Friday, April 28, 2006

lou reed, george jones

for a coupla yrs when i was in high school, i had a running argument with a cat named donnie h., with whom i usedta sit in the back of english class, screwing around and drawing cartoons, over who was a better songwriter: lou reed or john denver. donnie was the john denver partisan, but he got a pass, 'cos when he was 10, he'd come home from school and found a note from his dad, instructing him to stay out of the garage and go get his mother. being an inquisitive kid, he ignored the note, and so he found his father's body swinging from the rafters post-suicide. with that kinda background, i figured he was entitled to listen to "poems and prayers and promises" and "country roads" if he wanted to. myself, i'd just started reading creem magazine, through the pages of which lester bangs pulled my coat to all kindsa good stuff like ornette coleman, captain beefheart, and lou. sure, i thought the fey pseudo-decadence of transformer (for all intents, a david bowie rekkid except for the tuneless, half-spoken voxxx) kinda sukkked, but the first and third velvet underground albs were a revelation. so it goes.

by now, lou reed has had the collective rockcrits of the world kissing his ass and proclaiming each new release "the best thing he's ever done" for over 30 yrs, but in reality, his oeuvre is as hit 'n' miss as, say, spike lee's or oliver stone's is. over the yrs, he's been pompous and overblown (berlin, the overrated blue mask, um, the raven, by which time -- post-marriage to ur-art chick laurie anderson -- flatulent self-importance had kinda become his calling card), pandered unashamedly to the lowest common denominator ("walk on the wild side," the arena-rawk rock and roll animal), and displayed more outright contempt for his audience than any performer rightly oughtta (the four sides of unlistenable white noise he released on rca's _classical_ label as metal machine music, his between-song torrent of vitriol 'n' bile on the live take no prisoners). and yet, and yet. when he's good (the aforementioned first 'n' third velvets elpees, the track "street hassle," legendary hearts), his most transcendant music combines gritty reality with human warmth in a way few songwriters can.

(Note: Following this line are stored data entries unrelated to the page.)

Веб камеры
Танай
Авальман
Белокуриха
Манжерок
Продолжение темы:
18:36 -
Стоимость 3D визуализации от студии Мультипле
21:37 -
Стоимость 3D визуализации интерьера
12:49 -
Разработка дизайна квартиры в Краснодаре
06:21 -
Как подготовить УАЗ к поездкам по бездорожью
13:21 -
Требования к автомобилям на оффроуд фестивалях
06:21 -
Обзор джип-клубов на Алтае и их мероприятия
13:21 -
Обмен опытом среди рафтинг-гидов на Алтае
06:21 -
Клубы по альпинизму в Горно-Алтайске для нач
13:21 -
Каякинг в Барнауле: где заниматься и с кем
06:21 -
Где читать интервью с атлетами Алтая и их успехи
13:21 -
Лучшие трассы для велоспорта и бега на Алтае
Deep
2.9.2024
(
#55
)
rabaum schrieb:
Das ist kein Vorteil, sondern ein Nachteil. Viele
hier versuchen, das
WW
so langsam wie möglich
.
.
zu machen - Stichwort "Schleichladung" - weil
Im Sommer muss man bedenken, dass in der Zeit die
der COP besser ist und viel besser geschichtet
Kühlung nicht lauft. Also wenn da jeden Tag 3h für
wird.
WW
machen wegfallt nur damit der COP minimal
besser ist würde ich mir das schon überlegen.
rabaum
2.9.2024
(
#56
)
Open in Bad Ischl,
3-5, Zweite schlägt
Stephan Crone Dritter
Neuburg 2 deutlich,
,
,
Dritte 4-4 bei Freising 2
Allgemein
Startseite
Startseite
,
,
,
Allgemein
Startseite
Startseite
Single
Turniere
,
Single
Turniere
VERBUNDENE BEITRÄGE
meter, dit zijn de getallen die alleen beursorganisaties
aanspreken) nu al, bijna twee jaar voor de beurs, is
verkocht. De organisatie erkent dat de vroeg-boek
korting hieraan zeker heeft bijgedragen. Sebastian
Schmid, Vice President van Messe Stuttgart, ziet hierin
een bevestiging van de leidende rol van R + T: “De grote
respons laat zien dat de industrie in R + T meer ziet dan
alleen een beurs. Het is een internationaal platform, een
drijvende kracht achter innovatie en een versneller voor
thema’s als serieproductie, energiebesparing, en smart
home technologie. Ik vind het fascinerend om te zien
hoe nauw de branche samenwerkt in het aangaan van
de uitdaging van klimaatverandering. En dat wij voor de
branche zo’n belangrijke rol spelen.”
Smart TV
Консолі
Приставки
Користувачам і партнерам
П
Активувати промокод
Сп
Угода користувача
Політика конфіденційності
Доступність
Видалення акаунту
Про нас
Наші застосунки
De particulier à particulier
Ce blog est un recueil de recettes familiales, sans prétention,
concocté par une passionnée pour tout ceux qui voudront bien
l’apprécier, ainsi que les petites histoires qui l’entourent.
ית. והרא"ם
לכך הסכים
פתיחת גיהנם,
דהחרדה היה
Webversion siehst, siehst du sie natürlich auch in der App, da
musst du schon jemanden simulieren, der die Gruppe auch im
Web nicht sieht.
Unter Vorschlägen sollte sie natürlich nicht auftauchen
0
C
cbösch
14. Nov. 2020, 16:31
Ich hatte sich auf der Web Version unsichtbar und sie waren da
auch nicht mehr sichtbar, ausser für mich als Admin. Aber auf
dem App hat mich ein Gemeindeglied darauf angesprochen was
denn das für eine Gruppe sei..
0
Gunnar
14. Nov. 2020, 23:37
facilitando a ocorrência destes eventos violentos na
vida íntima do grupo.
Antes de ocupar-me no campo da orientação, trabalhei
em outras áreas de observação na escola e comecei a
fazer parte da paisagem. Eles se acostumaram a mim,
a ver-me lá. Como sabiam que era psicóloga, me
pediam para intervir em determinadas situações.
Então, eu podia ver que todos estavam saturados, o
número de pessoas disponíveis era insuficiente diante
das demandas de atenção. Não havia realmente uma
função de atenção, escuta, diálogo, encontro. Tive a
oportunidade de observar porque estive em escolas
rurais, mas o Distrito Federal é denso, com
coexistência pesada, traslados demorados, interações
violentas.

some of my faves we've been listening to a lot lately: his first eponymous alb, which consisted mainly of songs he'd written during the velvets daze and was produced by hack-married-to-rockcrit-brawd richard robinson in england with backing by a buncha moonlighting prog-rockers and session hacks and shoulda been terrible but was quite the opposite, especially the second side, containing as it does one bona fide underappreciated classic ("wild child"); american poet, a live recording of a transformer-era concert that was broadcast live on good ol' lawn guyland rawk station wlir, which is pert damn fine, crackling with energy in spite of the fact that lou's backed by the tots, yr archetypal shitty lawn guyland bar band ca. '72 -- my gawd, they're almost as bad as the buncha bowery losers i saw john cale touring with a coupla times ass-end of the '70s; 1989's new york, the alb that got me back into rawk near the end of my decade spent guarding freedom's frontier (i was stationed in abilene and found a copy in the same mall store where i got my first cd copy of funkadelic's maggot brain, read the legend "you just can't beat two guitars, bass and drums" on the back and was immediately hooked again); and most especially, 1991's magic and loss, a gentle rumination on mortality (by this time, lou had developed a kind of electric chamber music he'd referred to in a musician magazine interview a coupla yrs earlier as "the loud soft sound") that seems very relevant around mi casa of late and just might be my fave work of his.

it's funny getting older and finding myself capable of being moved to tears by a song on the radio in the car on the way to work, but it was happening with disturbing regularity for awhile when the local "classic country" station kept playing george jones' "he stopped loving her today" ("...and put a wreath upon his door") during my morning drivetime. i've spent yrs harassing local solo singers from tim locke to hank hankshaw for versions of "she thinks i still care," and eons trying to find a possum compilation that had those two songs as well as "the window up above," "the grand tour," "two story house" (with tammy wynette), and most crucially, "a good year for the roses." now i've got one: the essential george jones: the spirit of country -- two cd's worth of all good stuff that i can put on before or after johnny cash's prison albs and 24 of hank williams' greatest hits and cry into my beer in the privacy of my own home, anytime.